Quanto à causa da narcose, segundo a teoria em vigor, a responsável é a pressão parcial do azoto. O que ressalta de todas as pesquisas é a grande diferença de susceptibilidade de pessoa para pessoa. Mais ainda, a susceptibilidade individual pode variar de um dia para o outro.

Quando vamos mergulhar, todos corremos o risco de narcosar

Face ao que sabemos sobre a narcose pelo Azoto e tendo em conta que todos estamos sujeitos a sofrer este tipo de intoxicação, antes de mergulhar deve ter-se em atenção as seguintes sugestões:

APRENDER A CONHECER OS SEUS LIMITES

Disciplinar-se. O mergulho é uma atividade que implica várias tarefas: o mergulhador deve prestar muita atenção aos seus pensamentos, sentimentos, concentração, profundidade, consumo de ar e ainda ao seu companheiro. Se notar uma súbita sensação de atordoamento ou uma certa confusão, deve tentar mentalmente voltar atrás e compreender o que se está a passar consigo e à sua volta. Depois deve subir lentamente alguns metros.

VIGIAR OS NÍVEIS DE CO2

O aumento de CO2 pode tornar o mergulhador mais sensível à narcose. O efeito é sinergético, o que quer dizer que é cumulativo. Respirar profunda e pausadamente. Não fazer esforços.

EVITAR O ÁLCOOL

Ao planificar uma saída de mergulho não esquecer que o álcool aumenta os sinais e os sintomas da narcose. Porquê? Devido aos efeitos similares e cumulativos ao excesso de azoto. Uma recomendação razoável será a não ingestão de álcool pelo menos nas 24 horas anteriores ao mergulho.

DESCANSAR ANTES DE MERGULHAR

Evitar situações de grande trabalho físico, antes, durante e após o mergulho. Níveis elevados de CO2 no corpo potenciam a narcose, devido a um conjunto de efeitos metabólicos ocorridos ao nível dos neurotransmissores do cérebro.

ACALMAR-SE ANTES DO MERGULHO

A ansiedade aumenta a susceptibilidade à narcose.

Desconhece-se o mecanismo exato, mas sabe-se que afeta os neurotransmissores cerebrais onde a ansiedade se desenvolve.

DESCER LENTAMENTE

Várias experiências demonstram que a sintomatologia da narcose surge mais rapidamente e com maior intensidade em descidas rápidas.

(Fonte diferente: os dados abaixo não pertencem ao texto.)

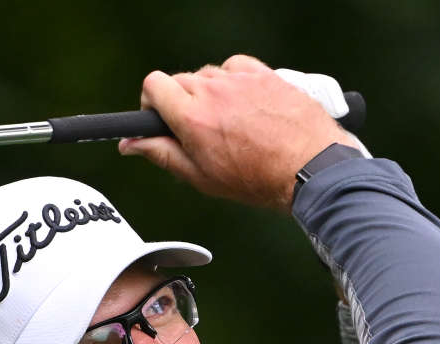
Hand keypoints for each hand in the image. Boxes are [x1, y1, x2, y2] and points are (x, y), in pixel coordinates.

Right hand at [118, 55, 358, 210]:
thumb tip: (130, 143)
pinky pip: (236, 67)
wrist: (309, 168)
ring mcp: (240, 79)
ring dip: (210, 94)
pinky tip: (244, 105)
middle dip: (181, 102)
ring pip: (208, 75)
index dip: (152, 101)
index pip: (153, 84)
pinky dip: (234, 82)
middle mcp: (213, 91)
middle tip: (198, 131)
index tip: (159, 116)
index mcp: (192, 117)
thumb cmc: (257, 179)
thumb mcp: (201, 176)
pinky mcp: (263, 73)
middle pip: (179, 80)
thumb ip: (161, 153)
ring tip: (228, 123)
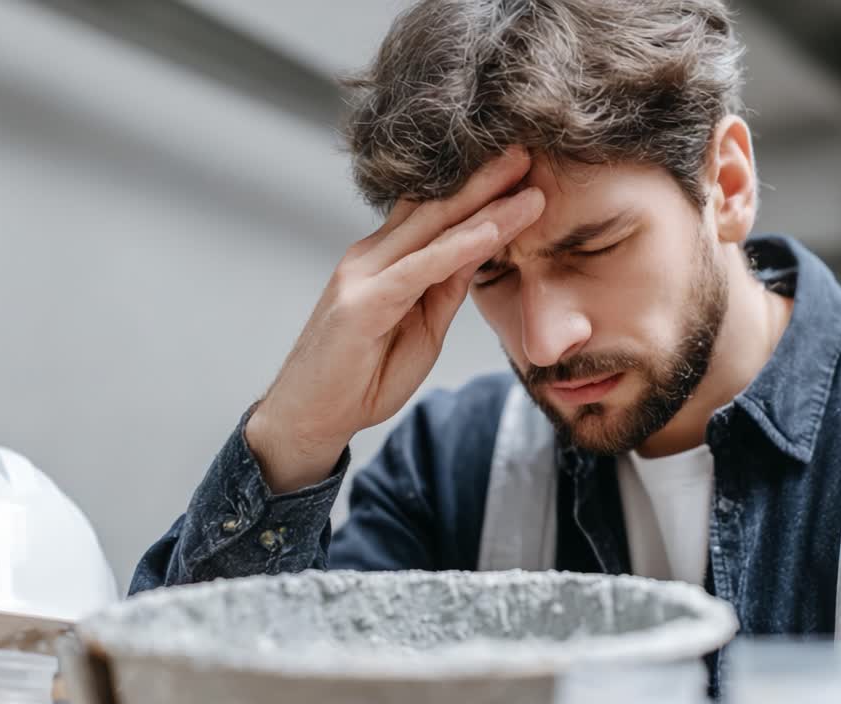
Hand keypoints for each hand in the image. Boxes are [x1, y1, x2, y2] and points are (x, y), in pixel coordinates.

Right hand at [246, 147, 543, 493]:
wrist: (309, 418)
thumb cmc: (362, 377)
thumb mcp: (422, 328)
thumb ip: (446, 287)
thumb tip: (481, 249)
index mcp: (386, 260)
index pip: (438, 214)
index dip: (481, 190)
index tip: (524, 170)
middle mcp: (371, 256)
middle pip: (437, 207)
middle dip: (487, 178)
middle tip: (531, 148)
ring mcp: (363, 275)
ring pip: (433, 228)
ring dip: (484, 203)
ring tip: (527, 178)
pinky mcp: (363, 303)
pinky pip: (420, 269)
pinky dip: (459, 248)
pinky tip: (492, 231)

As tabelas Buëhlmann recomendam uma velocidade máxima de descida de 20 metros por minuto.

MANTER-SE QUENTE

Da mesma forma que a ansiedade, o mecanismo preciso do efeito da temperatura sobre o nosso cérebro é desconhecido. Sabe-se sim, que baixas temperaturas têm um efeito anestésico e analgésico sobre o nosso cérebro, o que pode provocar uma perceção tardia dos sintomas da narcose.